The turning point came at deuce in the third game of the second set, when Murray caught his ball toss and was sanctioned by umpire Carlos Ramos for taking too long between serves.

Having already received a time violation early in the opening set, Murray was penalised a first serve.

He argued his case with Ramos to no avail but the Scot is never more dangerous than when he has a sense of grievance.

After a shaky second serve was dumped long by Nishikori, the eighth seed went completely off the boil and did not win another game in the set.

This was a strange match, with both men rarely playing well at the same time and Nishikori's level in particular going up and down like a yo-yo.

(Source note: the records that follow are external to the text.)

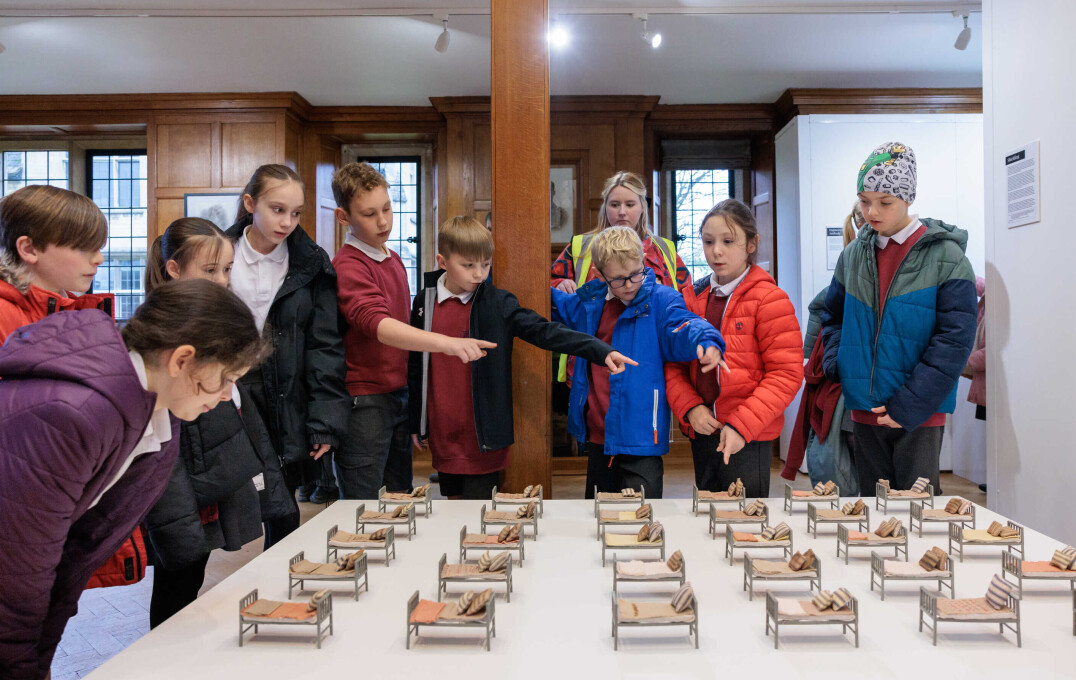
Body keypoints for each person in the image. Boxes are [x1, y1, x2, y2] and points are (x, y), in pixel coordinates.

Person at [0, 279, 270, 680]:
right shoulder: (76, 414)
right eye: (225, 378)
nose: (226, 394)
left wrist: (38, 659)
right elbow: (16, 573)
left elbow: (74, 556)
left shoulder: (161, 419)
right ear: (182, 359)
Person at [408, 216, 635, 499]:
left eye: (485, 264)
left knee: (479, 509)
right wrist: (417, 421)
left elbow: (546, 332)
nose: (479, 274)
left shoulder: (498, 303)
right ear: (442, 261)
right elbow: (417, 365)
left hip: (483, 438)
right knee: (452, 504)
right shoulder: (424, 302)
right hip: (443, 431)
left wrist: (601, 350)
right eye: (468, 266)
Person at [140, 218, 290, 628]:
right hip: (184, 484)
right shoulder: (166, 333)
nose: (222, 280)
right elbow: (164, 444)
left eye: (226, 269)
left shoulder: (211, 321)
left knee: (189, 578)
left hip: (209, 474)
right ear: (174, 269)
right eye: (210, 270)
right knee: (176, 582)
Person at [820, 142, 977, 494]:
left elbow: (955, 341)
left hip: (919, 414)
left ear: (908, 198)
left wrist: (910, 404)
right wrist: (838, 363)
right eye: (864, 201)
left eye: (885, 202)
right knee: (871, 509)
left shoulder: (947, 257)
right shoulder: (852, 255)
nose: (871, 211)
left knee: (917, 511)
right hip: (864, 409)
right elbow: (832, 317)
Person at [331, 163, 495, 500]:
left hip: (397, 395)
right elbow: (380, 326)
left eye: (387, 208)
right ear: (343, 217)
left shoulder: (391, 258)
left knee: (400, 496)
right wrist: (447, 343)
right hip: (365, 402)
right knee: (363, 503)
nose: (383, 221)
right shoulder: (348, 265)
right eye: (369, 214)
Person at [226, 164, 350, 546]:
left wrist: (324, 422)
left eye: (296, 213)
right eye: (277, 209)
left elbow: (325, 346)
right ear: (250, 203)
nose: (287, 222)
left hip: (288, 397)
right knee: (225, 514)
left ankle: (279, 582)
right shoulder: (220, 253)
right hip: (229, 396)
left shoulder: (312, 263)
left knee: (284, 510)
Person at [552, 226, 725, 498]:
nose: (631, 285)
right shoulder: (590, 302)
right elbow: (553, 303)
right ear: (600, 274)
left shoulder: (662, 300)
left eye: (636, 274)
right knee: (598, 512)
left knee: (644, 512)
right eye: (619, 280)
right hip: (599, 435)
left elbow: (686, 325)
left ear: (642, 262)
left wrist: (707, 341)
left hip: (643, 437)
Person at [665, 199, 803, 498]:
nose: (716, 251)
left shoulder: (770, 299)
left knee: (744, 515)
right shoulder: (690, 298)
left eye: (728, 241)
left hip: (747, 434)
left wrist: (741, 426)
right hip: (702, 428)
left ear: (751, 244)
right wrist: (690, 408)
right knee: (707, 513)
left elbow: (786, 374)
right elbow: (673, 364)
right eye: (708, 241)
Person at [550, 171, 690, 382]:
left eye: (630, 204)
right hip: (593, 356)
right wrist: (561, 283)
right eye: (614, 205)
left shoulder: (664, 249)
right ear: (605, 207)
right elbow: (548, 285)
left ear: (642, 206)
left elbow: (686, 298)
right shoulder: (581, 246)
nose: (622, 212)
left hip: (650, 358)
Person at [784, 202, 863, 492]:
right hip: (848, 379)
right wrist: (830, 363)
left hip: (857, 379)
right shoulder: (851, 267)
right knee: (848, 452)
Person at [0, 184, 111, 340]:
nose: (99, 259)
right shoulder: (4, 318)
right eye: (84, 248)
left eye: (98, 248)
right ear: (29, 249)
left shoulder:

The Japanese is one of the sweetest ball-strikers in the game but is also prone to lapses both in concentration and judgment.

He can also be extremely resilient as he showed in nearly beating Murray from two sets down in Davis Cup last March and especially in his quarter-final victory over the Scot at the US Open nine months ago.

Remarkably, Nishikori said he could not remember the match at all despite it being both a dramatic five-setter and one of the biggest wins of his career.

Murray had not forgotten having looked in control at two sets to one up before letting the match slip away. He was in that position again after taking a crucial third set 7-0 in a tie-break Nishikori will certainly want to forget in a hurry.

Murray had twice led by a break, at 3-2 and 6-5, but both times dropped serve immediately thereafter. He was then broken again in the opening game of the fourth set, beating his thigh in frustration as the contest threatened to become complicated again.

But that would prove the only game Nishikori would win in the set, with Murray joining his coach Ivan Lendl and Andre Agassi by making his fifth Roland Garros semi-final - the sixth best in the Open era.

If he wants to replicate last year's run to the final, he will have to up his level to beat third seed Wawrinka, who is yet to drop a set.

The 2015 champion demolished Marin Cilic, who has been in fine form himself this fortnight, 6-3 6-3 6-1 in just an hour and 40 minutes.